This reminds me of something that came up in Andrew Ng's online ML class. He said that it is important to check the correctness of your gradient calculation in backprop (by comparing it to a finite difference of the loss) because if you have a bug there, your algorithm might more or less work anyway, making it hard to tell that there was a bug. Apparently you can still get sensible output even with an incorrect gradient.
On reading this, my first question is about the properties of the "random" feedback matrix. They illustrate what is happening using a tiny 1-width machine and a "random" matrix of "1". It seems like some analysis needs to be done on what kind of "random" is most appropriate to replace the gradient update for larger machines. There could be something really interesting going on such that you could generate some optimal non-random B according to whatever the network topology is.
The implications of this are huge, it should drastically reduce processing time for neural nets. I wonder if given this if networks could be updated asynchronously/continuously.
I don't really understand how it would reduce processing time, could you elaborate?

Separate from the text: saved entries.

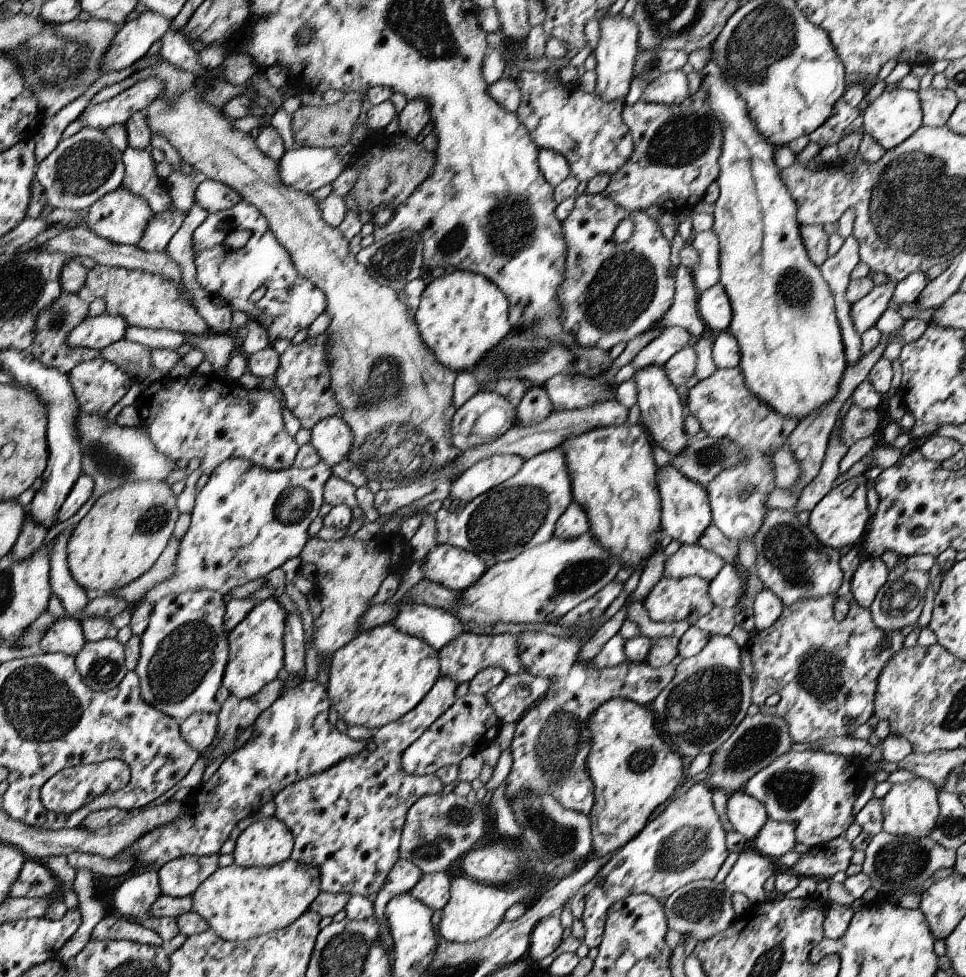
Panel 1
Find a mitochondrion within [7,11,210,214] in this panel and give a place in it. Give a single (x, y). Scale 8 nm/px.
(58, 67)

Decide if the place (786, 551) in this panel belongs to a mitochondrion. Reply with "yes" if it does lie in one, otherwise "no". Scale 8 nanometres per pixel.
yes

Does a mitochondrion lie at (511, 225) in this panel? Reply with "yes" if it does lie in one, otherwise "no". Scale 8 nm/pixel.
yes

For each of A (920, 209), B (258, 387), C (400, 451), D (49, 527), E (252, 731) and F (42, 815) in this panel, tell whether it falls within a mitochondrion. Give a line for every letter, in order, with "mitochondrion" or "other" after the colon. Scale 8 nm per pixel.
A: mitochondrion
B: other
C: mitochondrion
D: other
E: other
F: other

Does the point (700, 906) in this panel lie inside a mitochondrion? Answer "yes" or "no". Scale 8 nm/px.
yes

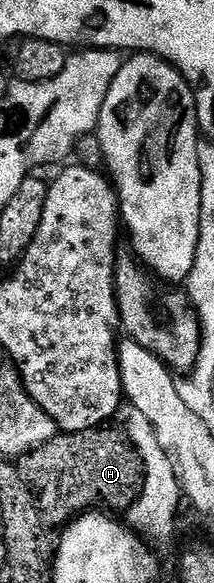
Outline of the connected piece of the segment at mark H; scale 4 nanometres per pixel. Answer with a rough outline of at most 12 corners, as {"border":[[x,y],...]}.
{"border":[[121,428],[60,433],[16,466],[48,529],[124,513],[144,463]]}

The main implications seem to be for neuroscience, as far as I can tell. Backprop is considered biologically implausible because it requires either bidirectional communication over synapses (which doesn't happen) or weight sharing between neurons. But this allows the forward and backward connections to be decoupled (i.e. they are different synapses).
This is really interesting stuff, my first reaction was "why does this even work?" I think I still don't really fully understand what's going on.

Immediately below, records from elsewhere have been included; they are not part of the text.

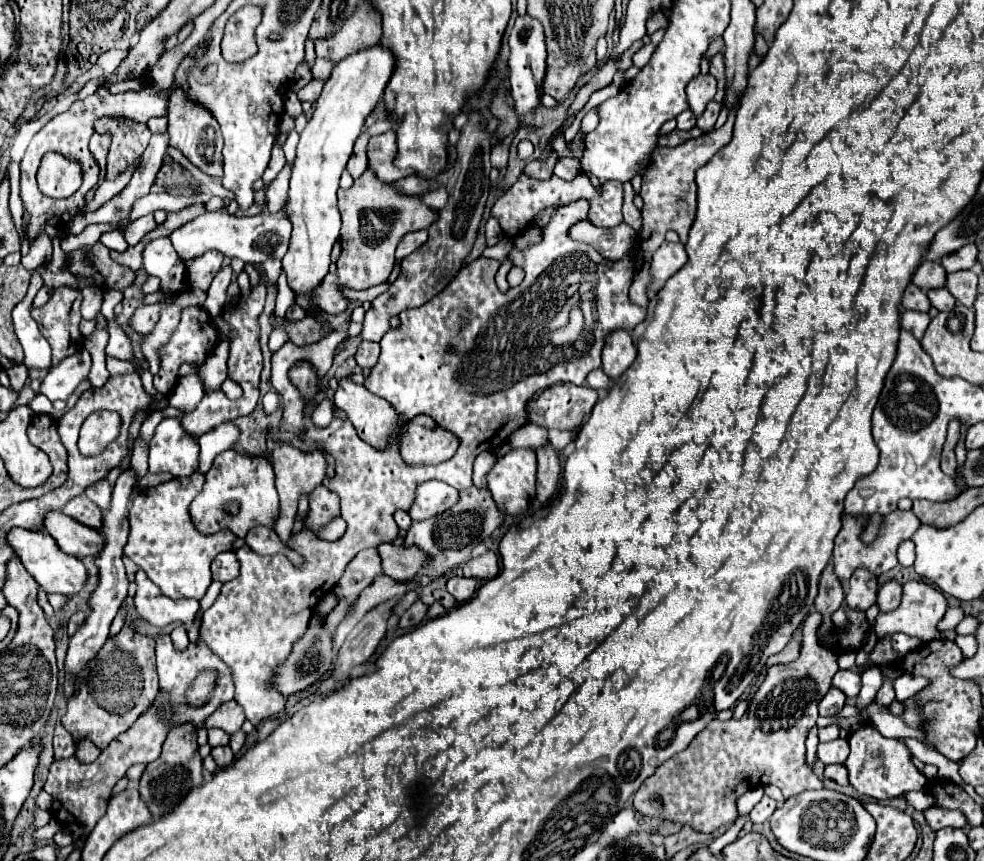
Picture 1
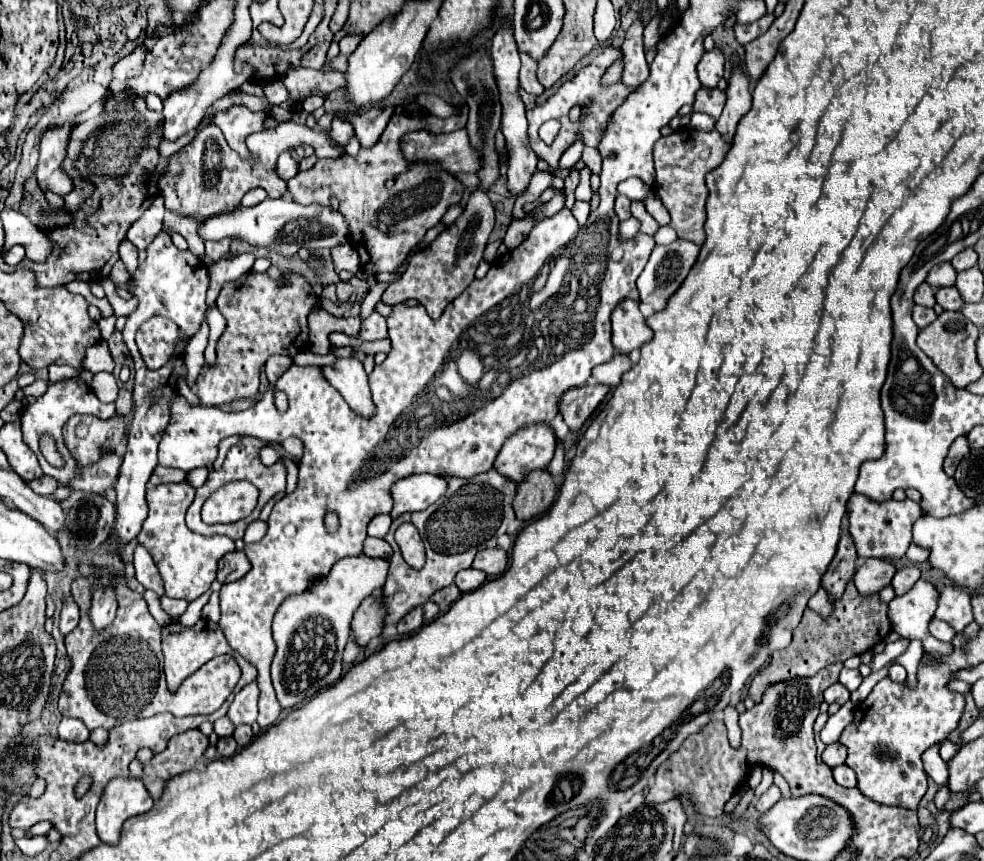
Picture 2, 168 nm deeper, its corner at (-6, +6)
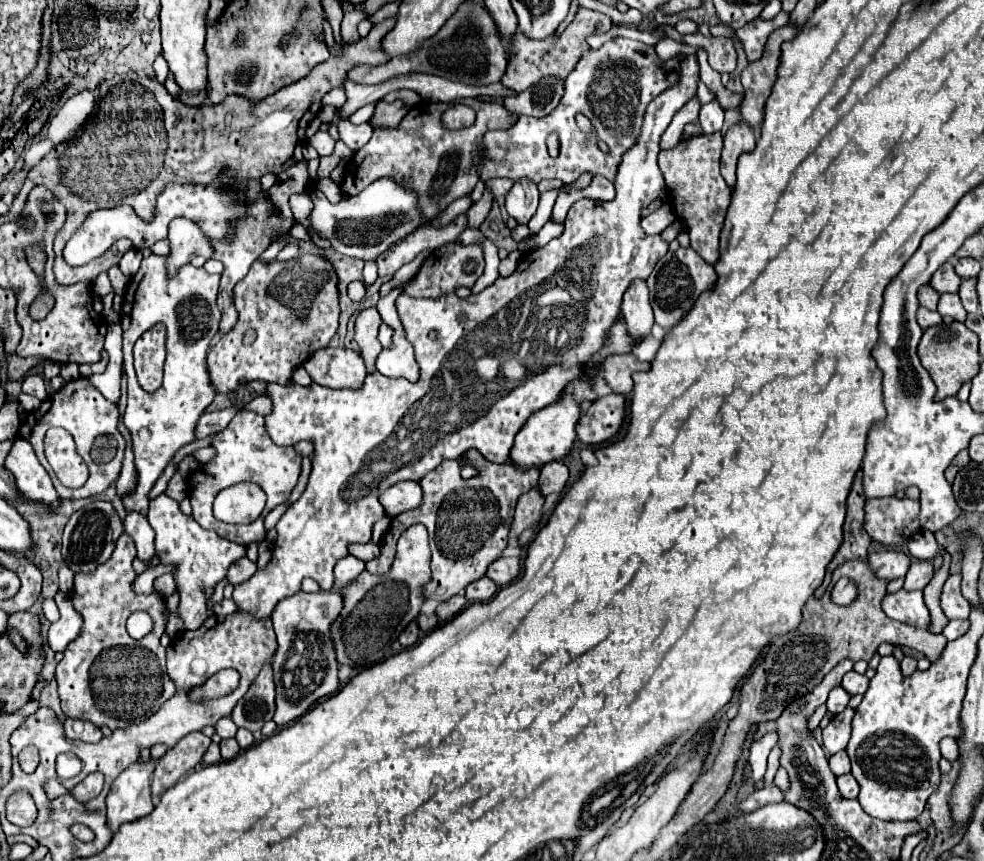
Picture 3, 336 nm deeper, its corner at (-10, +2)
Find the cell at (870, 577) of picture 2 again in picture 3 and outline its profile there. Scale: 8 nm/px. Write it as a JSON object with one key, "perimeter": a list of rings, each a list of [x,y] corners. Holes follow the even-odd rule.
{"perimeter":[[[881,549],[881,551],[869,555],[869,565],[877,577],[891,581],[897,577],[905,577],[907,569],[911,567],[911,559],[903,551]]]}

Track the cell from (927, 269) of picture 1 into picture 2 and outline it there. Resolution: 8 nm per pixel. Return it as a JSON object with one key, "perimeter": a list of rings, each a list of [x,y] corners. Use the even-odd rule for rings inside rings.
{"perimeter":[[[941,263],[941,265],[935,265],[929,271],[927,283],[931,287],[935,287],[935,289],[939,289],[939,287],[951,287],[951,285],[955,285],[955,275],[957,275],[957,271],[953,269],[951,263]]]}

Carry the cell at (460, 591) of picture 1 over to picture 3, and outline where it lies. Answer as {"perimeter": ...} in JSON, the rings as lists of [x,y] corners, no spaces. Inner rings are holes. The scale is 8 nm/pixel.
{"perimeter":[[[481,577],[473,583],[469,583],[465,591],[467,591],[469,601],[489,601],[497,593],[497,589],[499,587],[489,577]]]}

This is not true. See Neural Back propagation [1]. There are known mechanisms for backwards feedback between neural connections, for example Spike Timing Dependent Plasticity - where neural inputs that are well correlated in time and potential to output firings are strengthened over time. These phenomena are vital to learning and neural development.

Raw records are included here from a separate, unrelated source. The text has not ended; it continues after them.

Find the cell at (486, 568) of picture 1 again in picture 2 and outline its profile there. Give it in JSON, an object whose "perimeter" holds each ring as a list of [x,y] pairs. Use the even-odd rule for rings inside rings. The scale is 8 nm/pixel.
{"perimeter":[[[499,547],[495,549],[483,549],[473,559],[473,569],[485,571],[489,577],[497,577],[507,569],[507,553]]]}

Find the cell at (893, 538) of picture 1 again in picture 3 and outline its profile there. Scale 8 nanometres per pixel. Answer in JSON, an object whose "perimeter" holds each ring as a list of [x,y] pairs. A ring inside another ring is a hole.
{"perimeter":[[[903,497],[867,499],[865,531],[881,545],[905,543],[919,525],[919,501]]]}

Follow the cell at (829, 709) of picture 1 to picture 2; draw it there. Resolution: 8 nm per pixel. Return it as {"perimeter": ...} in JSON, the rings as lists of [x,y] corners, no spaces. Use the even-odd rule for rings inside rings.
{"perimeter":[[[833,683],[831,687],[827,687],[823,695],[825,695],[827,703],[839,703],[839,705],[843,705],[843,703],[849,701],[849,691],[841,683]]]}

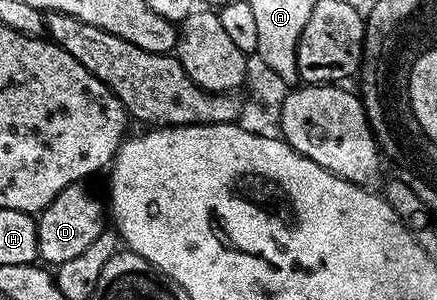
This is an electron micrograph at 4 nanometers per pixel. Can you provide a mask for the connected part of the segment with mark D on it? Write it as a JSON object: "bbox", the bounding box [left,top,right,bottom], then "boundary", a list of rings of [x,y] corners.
{"bbox":[36,182,104,266],"boundary":[[[79,182],[73,184],[72,186],[64,186],[64,190],[60,190],[60,194],[56,194],[56,198],[52,198],[52,202],[46,208],[42,209],[41,212],[37,213],[36,219],[38,222],[38,260],[41,261],[43,265],[46,266],[57,266],[68,262],[71,258],[76,258],[81,254],[87,246],[92,246],[92,242],[102,231],[104,231],[104,224],[102,224],[102,216],[104,220],[104,200],[97,196],[92,189],[89,188],[89,183]]]}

From reading the abstract it seems that they are claiming that introducing some randomness into your gradient of weight changes allows for the quicker convergence of solution - I did not read the paper. I also don't exactly understand why it works - it sounds like they are claiming traditional back prop has room for improvement.
That's a very old strategy called jittering (also see stochastic gradient descent.)
This is something entirely different. They are not doing regular backpropagation at all, but somehow using neurons to learn how to backpropagate values. I haven't read the paper yet, just read their slides earlier, so that might not be correct.
Revolutionary paper indeed, if this idea generalizes to bigger deeper networks! (Then) why hasn't it been discovered before? It's like the Cambrian explosion of neuron networks, very exciting times.
okay but how does this save computing time?
computing random matrices is not faster than (implicitly) transposing the weight matrix.
so it only has philosophical implications, right?
Ok, got it: It will simplify the approach of how to create hardware based neural networks! no more complicated look-ups of the transposed weight matrix needed.